The problems of crime and imprisonment and recidivism may seem complicated, but there are some simple solutions: increase the availability and use of alternative sanctions, award the states with incentive grants for reducing recidivism instead of keeping people imprisoned for longer periods of time, as the federal government currently does, and make the education of prisoners a priority.
Snagg Prison is like the Labyrinth designed by Daedalus, the great, legendary Greek architect, a place of confinement from which escape was thought to be impossible. Once inside, one would go endlessly along its twisting paths without ever finding the exit.

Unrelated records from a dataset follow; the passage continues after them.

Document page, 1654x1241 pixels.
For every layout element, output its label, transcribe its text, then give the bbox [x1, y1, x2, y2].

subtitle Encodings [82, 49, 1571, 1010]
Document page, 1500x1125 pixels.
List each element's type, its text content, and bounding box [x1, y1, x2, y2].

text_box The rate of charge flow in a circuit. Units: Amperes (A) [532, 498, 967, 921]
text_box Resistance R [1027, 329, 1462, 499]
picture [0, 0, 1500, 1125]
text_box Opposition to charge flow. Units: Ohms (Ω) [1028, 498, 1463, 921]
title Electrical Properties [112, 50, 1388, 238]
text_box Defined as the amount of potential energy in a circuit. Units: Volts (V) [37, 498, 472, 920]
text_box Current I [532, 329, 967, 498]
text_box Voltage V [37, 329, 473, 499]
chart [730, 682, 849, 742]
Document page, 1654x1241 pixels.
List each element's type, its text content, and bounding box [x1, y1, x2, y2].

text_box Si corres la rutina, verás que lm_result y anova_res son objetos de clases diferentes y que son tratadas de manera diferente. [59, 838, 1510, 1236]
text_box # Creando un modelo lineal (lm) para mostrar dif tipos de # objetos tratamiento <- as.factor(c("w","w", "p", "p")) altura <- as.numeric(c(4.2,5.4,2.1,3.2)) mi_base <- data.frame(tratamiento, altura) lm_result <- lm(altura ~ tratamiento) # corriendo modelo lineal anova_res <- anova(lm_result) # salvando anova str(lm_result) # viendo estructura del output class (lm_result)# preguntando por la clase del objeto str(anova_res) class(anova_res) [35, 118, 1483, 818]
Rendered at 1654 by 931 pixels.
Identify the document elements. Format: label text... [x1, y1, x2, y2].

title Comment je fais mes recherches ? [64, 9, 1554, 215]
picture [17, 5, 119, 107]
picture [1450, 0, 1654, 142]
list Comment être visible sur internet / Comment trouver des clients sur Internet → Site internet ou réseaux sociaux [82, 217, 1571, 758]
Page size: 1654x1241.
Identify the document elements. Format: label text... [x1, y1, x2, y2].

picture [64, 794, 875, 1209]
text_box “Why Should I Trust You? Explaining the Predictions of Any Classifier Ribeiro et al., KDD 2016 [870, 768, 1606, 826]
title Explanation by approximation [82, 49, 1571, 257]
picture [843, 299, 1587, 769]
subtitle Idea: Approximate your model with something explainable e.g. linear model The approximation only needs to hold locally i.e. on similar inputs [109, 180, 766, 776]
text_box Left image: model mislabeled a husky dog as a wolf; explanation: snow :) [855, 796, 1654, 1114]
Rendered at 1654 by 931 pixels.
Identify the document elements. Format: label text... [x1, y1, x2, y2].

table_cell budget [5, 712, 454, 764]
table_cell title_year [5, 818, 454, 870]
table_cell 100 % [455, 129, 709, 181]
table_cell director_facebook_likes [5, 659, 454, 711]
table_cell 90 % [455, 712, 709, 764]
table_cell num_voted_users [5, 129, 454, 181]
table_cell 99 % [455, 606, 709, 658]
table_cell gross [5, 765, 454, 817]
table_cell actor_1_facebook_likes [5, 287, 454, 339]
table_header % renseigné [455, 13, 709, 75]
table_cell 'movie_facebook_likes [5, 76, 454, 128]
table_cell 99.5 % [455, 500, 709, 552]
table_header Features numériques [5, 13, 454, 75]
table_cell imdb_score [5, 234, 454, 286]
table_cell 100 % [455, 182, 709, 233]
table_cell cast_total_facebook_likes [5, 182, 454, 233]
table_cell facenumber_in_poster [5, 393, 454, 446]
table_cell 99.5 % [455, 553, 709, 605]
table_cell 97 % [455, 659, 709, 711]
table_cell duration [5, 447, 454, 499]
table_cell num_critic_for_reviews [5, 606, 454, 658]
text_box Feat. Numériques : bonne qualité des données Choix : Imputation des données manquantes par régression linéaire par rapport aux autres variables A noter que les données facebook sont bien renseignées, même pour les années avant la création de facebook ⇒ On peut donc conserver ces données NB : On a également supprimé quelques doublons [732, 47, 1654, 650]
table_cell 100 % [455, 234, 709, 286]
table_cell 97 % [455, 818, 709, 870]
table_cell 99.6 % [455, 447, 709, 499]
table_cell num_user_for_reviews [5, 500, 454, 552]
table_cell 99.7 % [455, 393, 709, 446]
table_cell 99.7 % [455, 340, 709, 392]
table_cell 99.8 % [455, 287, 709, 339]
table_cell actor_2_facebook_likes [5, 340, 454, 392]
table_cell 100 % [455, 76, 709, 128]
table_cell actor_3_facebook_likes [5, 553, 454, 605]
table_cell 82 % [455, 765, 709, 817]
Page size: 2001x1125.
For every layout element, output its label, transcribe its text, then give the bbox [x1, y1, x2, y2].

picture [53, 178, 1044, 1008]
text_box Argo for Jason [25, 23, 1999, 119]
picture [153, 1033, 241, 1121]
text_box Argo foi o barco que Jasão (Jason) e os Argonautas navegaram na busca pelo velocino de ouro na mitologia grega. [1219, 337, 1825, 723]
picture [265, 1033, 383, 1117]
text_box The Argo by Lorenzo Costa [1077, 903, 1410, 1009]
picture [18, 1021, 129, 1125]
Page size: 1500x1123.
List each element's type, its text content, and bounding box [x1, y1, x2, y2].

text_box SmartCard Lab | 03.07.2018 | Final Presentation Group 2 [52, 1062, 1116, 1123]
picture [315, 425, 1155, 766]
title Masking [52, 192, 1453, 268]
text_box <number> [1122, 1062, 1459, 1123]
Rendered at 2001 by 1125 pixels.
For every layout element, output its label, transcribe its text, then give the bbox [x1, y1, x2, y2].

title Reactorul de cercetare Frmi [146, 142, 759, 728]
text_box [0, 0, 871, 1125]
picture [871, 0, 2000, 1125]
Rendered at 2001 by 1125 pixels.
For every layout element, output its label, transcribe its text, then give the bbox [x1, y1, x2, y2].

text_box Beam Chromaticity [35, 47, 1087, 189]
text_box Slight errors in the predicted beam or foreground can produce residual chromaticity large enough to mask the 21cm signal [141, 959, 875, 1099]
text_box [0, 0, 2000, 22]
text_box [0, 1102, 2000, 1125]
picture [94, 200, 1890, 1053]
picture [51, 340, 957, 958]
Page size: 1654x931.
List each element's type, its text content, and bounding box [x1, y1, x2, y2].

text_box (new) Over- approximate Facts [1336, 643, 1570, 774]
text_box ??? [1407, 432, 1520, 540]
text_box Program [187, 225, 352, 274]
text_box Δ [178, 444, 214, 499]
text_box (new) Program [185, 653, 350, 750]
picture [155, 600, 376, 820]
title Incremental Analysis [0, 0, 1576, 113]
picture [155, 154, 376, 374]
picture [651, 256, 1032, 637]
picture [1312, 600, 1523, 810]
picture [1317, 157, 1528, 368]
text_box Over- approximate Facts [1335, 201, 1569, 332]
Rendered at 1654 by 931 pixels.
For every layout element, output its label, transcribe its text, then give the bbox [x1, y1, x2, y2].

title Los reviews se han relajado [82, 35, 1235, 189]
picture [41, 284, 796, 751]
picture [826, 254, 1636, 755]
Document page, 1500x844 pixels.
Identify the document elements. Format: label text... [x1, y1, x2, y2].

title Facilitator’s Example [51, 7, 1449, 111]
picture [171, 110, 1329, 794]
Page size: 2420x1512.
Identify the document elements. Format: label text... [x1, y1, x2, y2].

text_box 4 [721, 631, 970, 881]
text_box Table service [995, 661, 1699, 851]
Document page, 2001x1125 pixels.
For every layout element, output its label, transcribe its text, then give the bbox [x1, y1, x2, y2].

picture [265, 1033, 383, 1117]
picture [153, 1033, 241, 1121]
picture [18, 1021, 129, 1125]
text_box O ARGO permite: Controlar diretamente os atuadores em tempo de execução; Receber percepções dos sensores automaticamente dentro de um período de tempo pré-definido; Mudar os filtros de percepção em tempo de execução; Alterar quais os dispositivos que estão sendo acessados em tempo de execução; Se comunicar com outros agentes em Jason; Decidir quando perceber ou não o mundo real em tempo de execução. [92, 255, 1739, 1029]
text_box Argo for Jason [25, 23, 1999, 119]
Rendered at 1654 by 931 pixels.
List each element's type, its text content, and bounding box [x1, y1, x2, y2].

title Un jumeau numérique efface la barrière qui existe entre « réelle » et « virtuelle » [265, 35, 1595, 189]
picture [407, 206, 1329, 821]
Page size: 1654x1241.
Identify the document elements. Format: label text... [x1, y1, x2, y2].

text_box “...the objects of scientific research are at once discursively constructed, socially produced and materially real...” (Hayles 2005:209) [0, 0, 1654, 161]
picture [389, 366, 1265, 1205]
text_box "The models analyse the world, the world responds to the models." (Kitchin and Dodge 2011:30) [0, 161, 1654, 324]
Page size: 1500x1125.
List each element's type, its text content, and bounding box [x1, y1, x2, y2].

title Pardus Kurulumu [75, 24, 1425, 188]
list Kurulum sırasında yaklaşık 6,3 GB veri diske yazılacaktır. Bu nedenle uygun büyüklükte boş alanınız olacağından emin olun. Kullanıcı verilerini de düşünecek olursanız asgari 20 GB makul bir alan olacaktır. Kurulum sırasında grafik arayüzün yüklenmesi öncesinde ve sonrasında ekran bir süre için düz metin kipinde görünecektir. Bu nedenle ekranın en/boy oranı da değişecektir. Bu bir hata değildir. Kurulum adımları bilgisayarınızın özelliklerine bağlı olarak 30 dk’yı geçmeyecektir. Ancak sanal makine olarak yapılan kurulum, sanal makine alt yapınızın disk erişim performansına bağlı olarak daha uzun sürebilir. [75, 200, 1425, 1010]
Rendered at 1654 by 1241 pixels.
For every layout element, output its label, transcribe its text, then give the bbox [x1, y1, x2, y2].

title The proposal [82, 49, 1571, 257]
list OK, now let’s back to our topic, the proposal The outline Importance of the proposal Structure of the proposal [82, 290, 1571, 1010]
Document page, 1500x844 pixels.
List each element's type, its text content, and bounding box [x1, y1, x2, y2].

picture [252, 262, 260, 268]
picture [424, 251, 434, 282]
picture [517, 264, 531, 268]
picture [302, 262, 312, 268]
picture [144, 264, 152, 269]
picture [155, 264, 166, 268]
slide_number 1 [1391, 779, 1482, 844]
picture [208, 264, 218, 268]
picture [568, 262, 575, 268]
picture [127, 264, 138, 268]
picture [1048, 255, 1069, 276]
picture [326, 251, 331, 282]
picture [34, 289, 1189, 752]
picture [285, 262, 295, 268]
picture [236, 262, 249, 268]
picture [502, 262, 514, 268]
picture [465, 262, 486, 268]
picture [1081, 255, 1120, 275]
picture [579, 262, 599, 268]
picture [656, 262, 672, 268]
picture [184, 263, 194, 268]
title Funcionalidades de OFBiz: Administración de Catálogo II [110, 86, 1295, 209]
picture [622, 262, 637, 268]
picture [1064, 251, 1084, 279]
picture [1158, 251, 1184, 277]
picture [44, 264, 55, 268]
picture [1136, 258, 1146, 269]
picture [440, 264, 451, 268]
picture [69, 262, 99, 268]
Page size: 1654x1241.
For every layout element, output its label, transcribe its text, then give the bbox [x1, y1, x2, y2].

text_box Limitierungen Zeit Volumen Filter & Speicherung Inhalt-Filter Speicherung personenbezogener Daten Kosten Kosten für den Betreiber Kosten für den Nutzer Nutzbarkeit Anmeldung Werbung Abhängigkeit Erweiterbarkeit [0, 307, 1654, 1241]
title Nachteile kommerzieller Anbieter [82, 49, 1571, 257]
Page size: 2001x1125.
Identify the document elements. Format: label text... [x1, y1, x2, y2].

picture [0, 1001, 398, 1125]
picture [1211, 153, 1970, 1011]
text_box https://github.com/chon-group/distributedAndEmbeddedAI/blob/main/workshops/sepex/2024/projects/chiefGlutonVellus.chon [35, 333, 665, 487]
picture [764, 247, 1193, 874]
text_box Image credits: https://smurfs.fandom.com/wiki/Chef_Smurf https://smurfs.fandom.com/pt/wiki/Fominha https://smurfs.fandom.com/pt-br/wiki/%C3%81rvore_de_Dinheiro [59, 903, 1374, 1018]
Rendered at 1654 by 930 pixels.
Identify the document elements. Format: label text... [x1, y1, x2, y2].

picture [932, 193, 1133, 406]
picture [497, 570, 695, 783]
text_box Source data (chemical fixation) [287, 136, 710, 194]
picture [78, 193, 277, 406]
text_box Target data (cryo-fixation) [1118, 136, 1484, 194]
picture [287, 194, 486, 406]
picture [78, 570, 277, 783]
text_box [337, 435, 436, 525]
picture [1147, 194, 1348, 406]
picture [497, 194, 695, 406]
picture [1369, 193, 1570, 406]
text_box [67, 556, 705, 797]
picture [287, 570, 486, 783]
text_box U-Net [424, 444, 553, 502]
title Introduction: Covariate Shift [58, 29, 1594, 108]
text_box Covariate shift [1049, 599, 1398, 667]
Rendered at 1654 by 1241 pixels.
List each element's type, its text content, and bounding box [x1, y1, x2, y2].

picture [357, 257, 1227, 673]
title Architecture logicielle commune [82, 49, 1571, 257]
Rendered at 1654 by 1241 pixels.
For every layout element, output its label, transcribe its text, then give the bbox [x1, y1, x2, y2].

But there was a simple solution: all one had to do was take a ball of thread, fasten it at one end to the inside of the door and unwind it as one went on. One could accomplish one’s mission and then find one’s way out by rewinding the thread. Can we find our way out of the No Man’s Land of the prison-industrial complex, of prison expansion and sentences seemingly without end just as easily? As Dawson demonstrates through Robinson, one does not have to be a hero in the classical sense to stand up to the monster and help people escape from a seemingly hopeless situation.